The availability of New DPM Shares pursuant to the Acquisition to Adriatic Shareholders who are not resident in the United Kingdom or the ability of those persons to hold such shares may be affected by the laws or regulatory requirements of the relevant jurisdictions in which they are resident. Persons who are not resident in the United Kingdom should inform themselves of, and observe, any applicable legal or regulatory requirements. Adriatic Shareholders who are in any doubt about such matters should consult an appropriate independent professional adviser in the relevant jurisdiction without delay.

Further details in relation to Overseas Shareholders are included in the Scheme Document.

Notice to Australian Adriatic CDI Holders

The New DPM Shares to be offered to Adriatic Shareholders under the Acquisition are proposed to be offered in Australia in reliance on ASIC Corporations (Compromises or Arrangements) Instrument 2015/358 which provides disclosure relief for the offer of securities for issue or sale under a foreign compromise or arrangement made in accordance with the laws in force in the United Kingdom, being an eligible foreign country. Neither this announcement nor any other offering or marketing material relating to the Scheme or the New DPM Shares constitutes a disclosure document, prospectus, scheme booklet or product disclosure statement under Part 5.1, Part 6D.2 or Chapter 7 of the Australian Corporations Act 2001 (Cth) and this announcement has not been, and will not be, lodged with the Australian Securities and Investments Commission. This announcement does not contain the information required to be contained in a disclosure document, prospectus, scheme booklet or product disclosure statement for the purposes of the Australian Corporations Act. Neither this announcement, nor any other offering or marketing material relating to the New DPM Shares or the Acquisition, may be made available or distributed in Australia other than to Adriatic Shareholders with a registered address in Australia and their advisors and in compliance with Australian law. Failure to comply with this restriction may contravene applicable Australian law.

_WRITTEN TASK 1_
Edit the entries from the collection, replacing "trapezoid" with "rhombus" and keeping everything else the same. Leave the pictures out of your version.

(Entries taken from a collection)
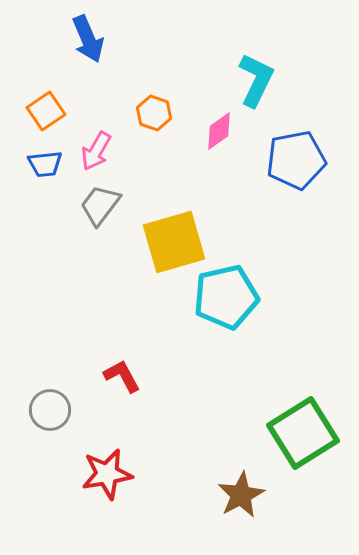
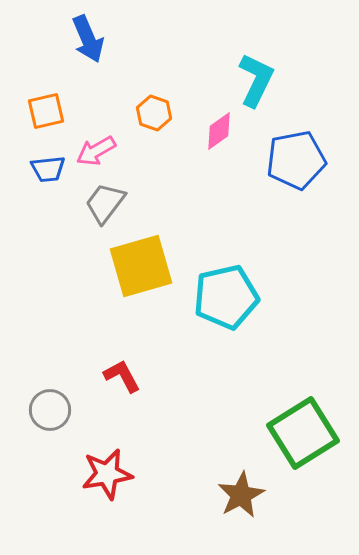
orange square: rotated 21 degrees clockwise
pink arrow: rotated 30 degrees clockwise
blue trapezoid: moved 3 px right, 5 px down
gray trapezoid: moved 5 px right, 2 px up
yellow square: moved 33 px left, 24 px down
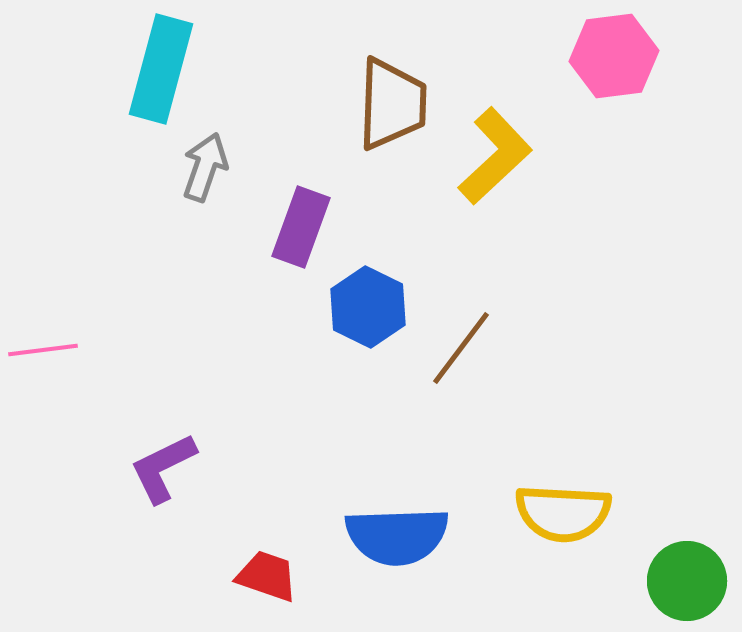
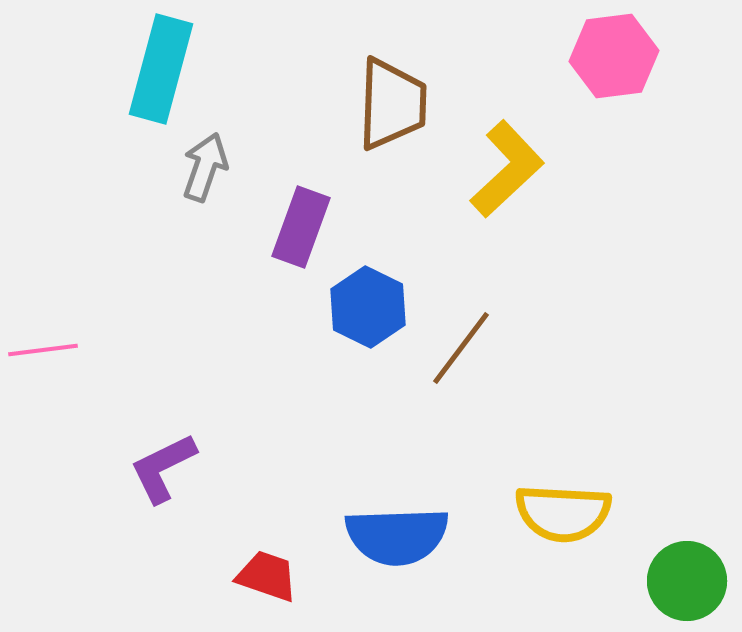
yellow L-shape: moved 12 px right, 13 px down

_WRITTEN TASK 2_
In the share-offer notice, why should Adriatic Shareholders not resident in the United Kingdom inform themselves of and observe applicable legal or regulatory requirements?

_EXPECTED ANSWER 1_
orange square: rotated 21 degrees clockwise
pink arrow: rotated 30 degrees clockwise
blue rhombus: moved 3 px right, 5 px down
gray rhombus: moved 5 px right, 2 px up
yellow square: moved 33 px left, 24 px down
yellow L-shape: moved 12 px right, 13 px down

_EXPECTED ANSWER 2_
The laws or regulatory requirements of the jurisdictions where they reside may affect whether the New DPM Shares are available to them. Those laws may also affect their ability to hold such shares.